Escuchándolo se comprenden algunas de las páginas más sinceras de Alberto y la ballena, donde Hoare conecta la muerte de la madre de Durero con la de la suya, recordando cómo pidió en el hospital que la desconectaran de la máquina. «Sentí una gran pena. Aún hoy no sé si hice lo correcto. Seguro que Durero sintió algo similar. Mi madre estuvo una semana inconsciente en el hospital y despertó para morir en mis brazos. Sentí entonces que se liberaba de un peso. Tras su muerte me fui al mar y nadé. Era un día de octubre soleado. Y me sentí liberado. Me enseñó cómo es morir y me hizo ser consciente de que nos pasará a todos. Al experimentarlo reí y fui feliz», explica el escritor británico.

Hoare es capaz de trazar lazos no solo con Herman Melville y su Moby Dick, sino también con Goethe, la poeta Marianne Moore, Thomas Mann, William Shakespeare, el monje medieval Albertus Magnus (el primero que documentó ballenas) y David Bowie. La conexión de Durero y el cetáceo se remonta a 1521, cuando el pintor abandonó su Núremberg natal para alejarse de la peste. Fue hacia el mar, a los Países Bajos. Había muerto su mecenas, Maximiliano I, y sabía que allí iría su sucesor, Carlos, del que quizá podía obtener nuevos favores. Había oído que en la costa de Zelanda existían los restos de una ballena y quiso verla para pintarla. Pero el barco en que viajaba estuvo a punto de naufragar, y él, cerca de morir. Al llegar, la tormenta había devuelto el cuerpo del cetáceo al mar. Fue allí donde probablemente contrajo la malaria. Su salud nunca se recuperó, muriendo siete años después, a los 56.

Durero sufrió pesadillas con la peste, los cometas y el diluvio (grandes trombas de agua que caían del cielo, lluvia roja como la sangre). «Tenía sueños y visiones. Y le preocupaba el futuro: la plaga, las inundaciones... cosas que también nos preocupan hoy, con tantas cosas apocalípticas. Y con sus obras del rinoceronte, la morsa y la liebre también nos habla de la extinción por el efecto que tiene el ser humano sobre la naturaleza. En el año 1500, en el Antropoceno, es cuando el ser humano empezó a dejar su huella sobre la naturaleza y Durero ya era entonces consciente de nuestra acción depredadora.

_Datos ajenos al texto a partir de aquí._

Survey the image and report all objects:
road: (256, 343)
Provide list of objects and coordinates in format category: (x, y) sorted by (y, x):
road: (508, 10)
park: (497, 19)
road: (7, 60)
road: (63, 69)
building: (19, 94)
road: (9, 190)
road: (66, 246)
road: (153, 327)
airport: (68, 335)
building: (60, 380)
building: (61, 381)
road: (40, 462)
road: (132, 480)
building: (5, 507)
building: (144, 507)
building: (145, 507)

Pero también creía que el arte podía salvarnos y en sus obras se imagina el futuro de ese arte. Y plasma esas visiones donde entrelaza arte y ciencia. Observa la naturaleza, los animales y las plantas, y la representa. Y en sus obras detiene el tiempo y hace que nos enfrentemos a lo que le hacemos a la naturaleza, la estamos matando. La hierba de hace 500 años nos hace pensar en el clima de entonces y en el cambio climático de hoy. Los hace inmortales, hace que nos sobrevivan, pero la ironía es que muchos de los que dibujó no nos sobrevivirán porque se están extinguiendo».

Las manos de un artista

Durero, autor de obras como Melancolía, Adán y Eva y El caballero, la muerte y el diablo, tuvo mucho de visionario. «Fue el primera artista que utilizó el grabado, sabedor de que serían imágenes poderosas que le sobrevivirían. Sus xilografías se vendieron por miles y fueron una revolución que cambió la concepción del arte en Occidente».

Dejan también huella sus autorretratos. Uno, de 1500, que muestra sus dedos contracturados, conecta directamente con Hoare, quien enseña sus propias manos, operadas, como deja constancia en el libro, de la enfermedad de Dupuytren. «Durero también la sufría. Sus manos son un componente esencial que te dicen: «No soy un artesano ni un trabajador sino un artista. Con las manos hago arte, soy Dios. Las manos están al servicio de su imaginación».